© JUNGE FREIHEIT Verlag GmbH & Co.  www.jungefreiheit.de  03/15 / 09. Januar 2015

Dorn im Auge
Christian Dorn

Rückkehr nach Berlin. In der U-Bahn Werbung einer Sprachschule, deren Motto – angesichts der illegalen Zuwanderung in der Ausführungsvariante „blinder Passagier“ – auf den Betrachter doppeldeutig wirkt: „Wer mitfährt, kommt weiter!“ Gegenüber auf der anderen Seite, als gehörten die Botschaften zusammen, wirbt der Berliner Senat: „Vermieten Sie Wohnraum – helfen Sie Flüchtlingen!“ Es scheint mir ein Fall positiver Diskriminierung, heißt es dort doch weiter: „Unsere Mitarbeiterinnen und Mitarbeiter erledigen alle Formalitäten für Sie.“

Im Einkaufszentrum an der Schönhauser Allee hat die Zahl junger Frauen mit Kopftuch merklich zugenommen: War letztes Jahr noch keine einzige Muslima auszumachen, sind es heute pro Tag bereits ein knappes Dutzend. Wer jetzt verdutzt schaut, zeigt definitiv keine Willkommenskultur. Ich denke an Robert Long: „Ab heute sind wir tolerant, wir reichen“ – denen keine Hand, das wär’ haram und nicht galant.

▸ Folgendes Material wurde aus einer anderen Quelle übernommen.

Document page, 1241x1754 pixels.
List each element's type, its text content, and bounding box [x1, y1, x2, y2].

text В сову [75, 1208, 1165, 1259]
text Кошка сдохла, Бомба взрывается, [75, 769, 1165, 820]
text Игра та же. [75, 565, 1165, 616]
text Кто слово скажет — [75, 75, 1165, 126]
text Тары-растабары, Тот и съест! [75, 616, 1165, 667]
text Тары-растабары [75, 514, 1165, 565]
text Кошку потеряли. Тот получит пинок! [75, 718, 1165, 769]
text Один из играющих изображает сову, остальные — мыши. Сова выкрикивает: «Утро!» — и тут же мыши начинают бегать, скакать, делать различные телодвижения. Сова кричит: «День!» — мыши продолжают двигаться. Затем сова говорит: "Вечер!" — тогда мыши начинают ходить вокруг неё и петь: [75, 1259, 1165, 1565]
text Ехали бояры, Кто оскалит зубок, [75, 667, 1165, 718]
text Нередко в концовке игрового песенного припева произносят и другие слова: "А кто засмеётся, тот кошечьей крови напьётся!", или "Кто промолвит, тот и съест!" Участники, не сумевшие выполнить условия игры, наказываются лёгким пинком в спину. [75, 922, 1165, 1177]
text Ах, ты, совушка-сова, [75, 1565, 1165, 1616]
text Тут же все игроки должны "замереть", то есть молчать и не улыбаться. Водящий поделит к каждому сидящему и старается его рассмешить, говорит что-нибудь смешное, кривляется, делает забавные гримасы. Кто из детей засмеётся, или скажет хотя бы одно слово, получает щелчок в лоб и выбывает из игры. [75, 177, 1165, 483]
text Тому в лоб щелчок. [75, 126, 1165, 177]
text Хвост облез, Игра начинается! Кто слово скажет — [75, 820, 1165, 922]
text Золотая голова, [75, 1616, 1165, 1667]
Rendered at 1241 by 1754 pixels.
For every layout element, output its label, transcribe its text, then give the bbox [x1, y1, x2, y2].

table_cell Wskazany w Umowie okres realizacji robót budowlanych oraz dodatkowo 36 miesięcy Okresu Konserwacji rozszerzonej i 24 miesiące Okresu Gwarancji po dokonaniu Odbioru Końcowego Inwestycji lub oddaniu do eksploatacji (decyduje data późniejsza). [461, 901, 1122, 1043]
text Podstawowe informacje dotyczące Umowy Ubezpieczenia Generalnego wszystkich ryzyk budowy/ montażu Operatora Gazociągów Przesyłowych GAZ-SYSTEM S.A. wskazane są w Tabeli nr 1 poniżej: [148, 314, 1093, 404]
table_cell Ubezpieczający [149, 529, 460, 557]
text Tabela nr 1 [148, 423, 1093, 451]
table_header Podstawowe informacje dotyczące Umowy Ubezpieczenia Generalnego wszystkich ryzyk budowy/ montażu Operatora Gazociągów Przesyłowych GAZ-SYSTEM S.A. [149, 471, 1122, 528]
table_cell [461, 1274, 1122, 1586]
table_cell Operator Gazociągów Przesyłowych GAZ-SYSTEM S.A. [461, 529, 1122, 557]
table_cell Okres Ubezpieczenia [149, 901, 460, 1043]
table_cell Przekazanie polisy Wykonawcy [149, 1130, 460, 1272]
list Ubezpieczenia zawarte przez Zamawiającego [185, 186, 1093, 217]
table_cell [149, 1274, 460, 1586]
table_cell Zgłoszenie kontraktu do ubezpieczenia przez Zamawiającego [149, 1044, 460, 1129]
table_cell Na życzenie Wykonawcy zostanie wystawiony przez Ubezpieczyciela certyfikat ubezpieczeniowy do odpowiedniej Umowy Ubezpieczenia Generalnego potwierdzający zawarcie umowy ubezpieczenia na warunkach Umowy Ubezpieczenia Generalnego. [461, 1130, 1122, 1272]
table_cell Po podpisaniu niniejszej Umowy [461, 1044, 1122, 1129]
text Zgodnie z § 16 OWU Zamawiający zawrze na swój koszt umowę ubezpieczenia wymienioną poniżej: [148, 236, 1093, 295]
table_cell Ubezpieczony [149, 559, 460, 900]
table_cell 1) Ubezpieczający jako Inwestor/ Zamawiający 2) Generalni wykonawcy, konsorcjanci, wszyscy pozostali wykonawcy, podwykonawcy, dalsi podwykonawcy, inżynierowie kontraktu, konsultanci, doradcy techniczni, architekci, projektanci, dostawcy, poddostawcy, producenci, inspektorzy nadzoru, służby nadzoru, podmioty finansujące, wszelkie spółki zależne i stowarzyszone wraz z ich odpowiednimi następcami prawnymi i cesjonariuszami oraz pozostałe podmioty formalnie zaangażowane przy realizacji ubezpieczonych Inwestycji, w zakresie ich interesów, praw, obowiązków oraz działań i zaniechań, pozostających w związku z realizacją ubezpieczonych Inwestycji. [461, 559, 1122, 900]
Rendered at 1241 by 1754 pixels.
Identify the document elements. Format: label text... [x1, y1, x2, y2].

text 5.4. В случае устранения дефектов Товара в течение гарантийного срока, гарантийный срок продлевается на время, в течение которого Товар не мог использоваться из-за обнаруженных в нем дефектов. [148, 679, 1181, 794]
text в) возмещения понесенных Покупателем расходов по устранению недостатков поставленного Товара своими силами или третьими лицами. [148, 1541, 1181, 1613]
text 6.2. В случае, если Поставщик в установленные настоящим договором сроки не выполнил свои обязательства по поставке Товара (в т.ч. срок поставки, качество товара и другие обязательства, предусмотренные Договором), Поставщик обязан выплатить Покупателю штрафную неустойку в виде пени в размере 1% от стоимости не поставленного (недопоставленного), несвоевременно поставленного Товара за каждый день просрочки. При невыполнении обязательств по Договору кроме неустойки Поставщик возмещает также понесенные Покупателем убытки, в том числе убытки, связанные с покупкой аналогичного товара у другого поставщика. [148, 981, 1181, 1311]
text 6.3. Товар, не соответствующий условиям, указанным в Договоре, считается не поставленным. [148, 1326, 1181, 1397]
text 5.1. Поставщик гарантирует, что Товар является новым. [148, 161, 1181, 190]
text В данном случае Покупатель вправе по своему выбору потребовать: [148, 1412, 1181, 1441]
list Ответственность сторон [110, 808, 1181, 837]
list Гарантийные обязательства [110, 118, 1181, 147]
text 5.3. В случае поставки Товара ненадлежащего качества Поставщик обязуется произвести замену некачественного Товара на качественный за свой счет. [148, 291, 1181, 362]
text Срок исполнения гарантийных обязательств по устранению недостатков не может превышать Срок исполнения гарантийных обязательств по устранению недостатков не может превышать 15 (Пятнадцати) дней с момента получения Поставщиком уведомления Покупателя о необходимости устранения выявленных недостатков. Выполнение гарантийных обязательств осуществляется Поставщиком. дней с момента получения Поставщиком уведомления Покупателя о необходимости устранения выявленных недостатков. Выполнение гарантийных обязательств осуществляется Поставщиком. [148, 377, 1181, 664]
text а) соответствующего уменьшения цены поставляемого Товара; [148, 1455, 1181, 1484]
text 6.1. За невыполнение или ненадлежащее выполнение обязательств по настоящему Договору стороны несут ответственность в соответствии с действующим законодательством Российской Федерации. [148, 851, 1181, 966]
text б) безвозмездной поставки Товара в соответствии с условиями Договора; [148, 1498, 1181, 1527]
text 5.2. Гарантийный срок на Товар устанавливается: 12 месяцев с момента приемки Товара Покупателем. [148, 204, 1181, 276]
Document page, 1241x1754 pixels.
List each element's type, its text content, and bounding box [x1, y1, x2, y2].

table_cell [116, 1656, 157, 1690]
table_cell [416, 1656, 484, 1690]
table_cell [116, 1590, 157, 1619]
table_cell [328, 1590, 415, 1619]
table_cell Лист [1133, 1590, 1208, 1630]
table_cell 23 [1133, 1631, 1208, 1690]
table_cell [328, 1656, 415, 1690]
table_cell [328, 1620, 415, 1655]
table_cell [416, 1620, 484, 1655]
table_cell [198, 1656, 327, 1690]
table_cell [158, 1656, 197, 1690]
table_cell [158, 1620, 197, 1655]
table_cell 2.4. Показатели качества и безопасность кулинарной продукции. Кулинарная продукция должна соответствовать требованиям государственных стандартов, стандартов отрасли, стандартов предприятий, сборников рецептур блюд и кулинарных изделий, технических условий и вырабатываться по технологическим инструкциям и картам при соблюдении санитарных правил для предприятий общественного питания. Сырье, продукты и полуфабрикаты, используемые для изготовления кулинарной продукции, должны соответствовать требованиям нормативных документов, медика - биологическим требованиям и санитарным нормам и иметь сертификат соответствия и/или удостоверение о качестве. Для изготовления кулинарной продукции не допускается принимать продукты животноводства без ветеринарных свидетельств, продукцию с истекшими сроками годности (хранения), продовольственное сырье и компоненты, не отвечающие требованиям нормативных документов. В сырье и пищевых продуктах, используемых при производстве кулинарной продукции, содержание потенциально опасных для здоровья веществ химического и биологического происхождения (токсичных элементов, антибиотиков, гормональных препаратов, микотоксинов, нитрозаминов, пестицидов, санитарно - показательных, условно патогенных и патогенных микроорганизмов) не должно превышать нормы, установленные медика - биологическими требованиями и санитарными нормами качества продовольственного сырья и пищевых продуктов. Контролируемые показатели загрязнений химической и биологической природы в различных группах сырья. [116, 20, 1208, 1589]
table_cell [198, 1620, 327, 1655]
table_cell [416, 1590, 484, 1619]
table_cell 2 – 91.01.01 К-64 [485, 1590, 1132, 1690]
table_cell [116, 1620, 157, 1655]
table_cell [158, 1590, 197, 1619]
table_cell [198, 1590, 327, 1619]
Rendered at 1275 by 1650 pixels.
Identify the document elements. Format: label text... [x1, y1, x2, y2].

Die Menschen, die hier wohnen, sind in ihren eigenen vier Wänden resoluter als die Ausländerbehörden. Wer nicht reinpaßt, wird vor die Tür gesetzt. Galt dies einst für Akif Pirinçci, der am Hauseingang zur linken Seite mit seinem Roman „Tränen sind immer das Ende“ in die Obdachlosigkeit entlassen wurde, trifft es diesmal, im Hauseingang zur rechten Seite, C. Iulius Caesar mit seinem „Bellum Gallicum“, einer Schulbuchausgabe von 1949 zur Einführung ins Lateinische. Sind die Leute hier mit ihrem Latein am Ende? Jedenfalls flanieren immer mehr Latin Lover durch die Straßen.

Junges Paar am Nachbartisch im Café. Er zu ihr: „Und hat deine Mama ihren Lover noch, da in Polen?“ – „Nee.“ Darauf er: „Ach so, die waren gar nicht erst so zusammen.“ – „Mmh.“

Treffe in der Nachbarschaft den Redakteur einer in der Hauptstadt ansässigen Tageszeitung. Auf meine Frage nach seinem neuen Ressort erklärt er, die ganze Region hier, um sofort einzuschränken: „Na, Brandenburg ist auch Ausland.“ Dabei findet sich letzteres schon eine Straßenecke weiter. Dort steht ein Haus mit dunkelblauer Fassade, vor der unübersehbar in roter Schrift auf weißem Grund die Beschriftung „ausland“ prangt. Der quasi für exterritorial erklärte Grund wird seitlich von einer hüfthohen Mauer begrenzt, auf die ausgediente Armeestiefel gepflanzt wurden, die grün bemoost sind und aus deren Innerem Kakteen wachsen – these boots were made for staying.